- **Data in this exercise**:
┌────────

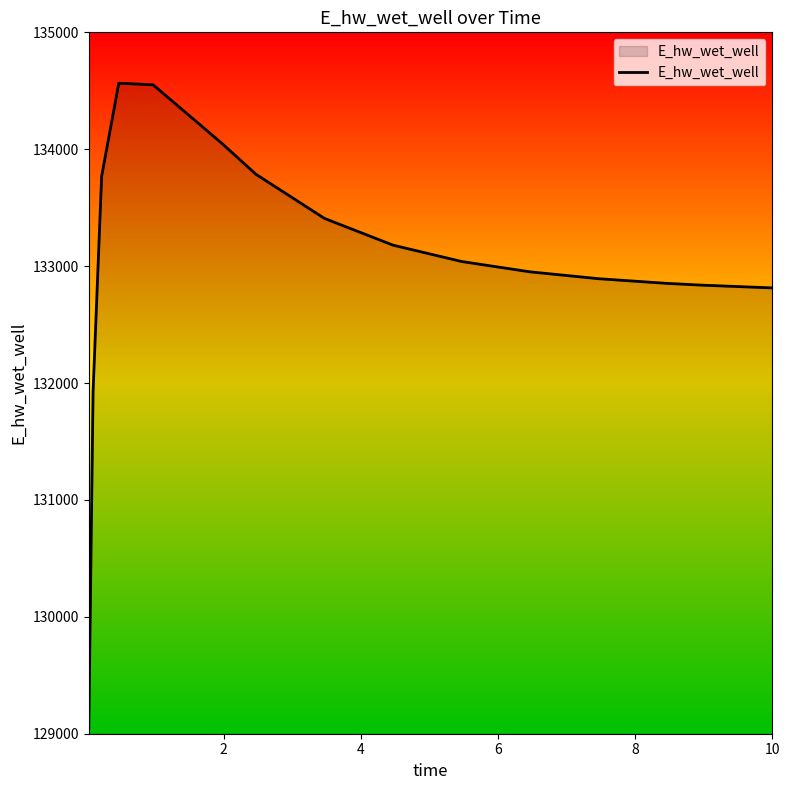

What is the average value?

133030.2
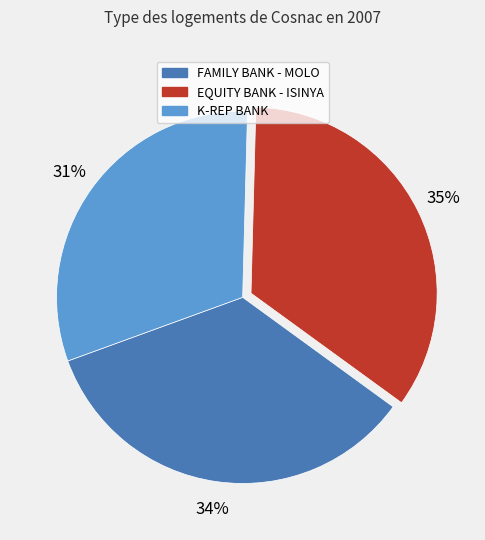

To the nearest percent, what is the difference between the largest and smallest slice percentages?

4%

└────────
┌────────

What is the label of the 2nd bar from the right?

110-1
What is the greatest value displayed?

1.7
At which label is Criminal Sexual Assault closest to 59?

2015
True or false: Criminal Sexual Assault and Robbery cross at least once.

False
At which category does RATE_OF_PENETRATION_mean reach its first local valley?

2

└────────

- **What is needed**: Count the lines above that contain the word "which", and reply with that number alone.

- **Output of the task**: 2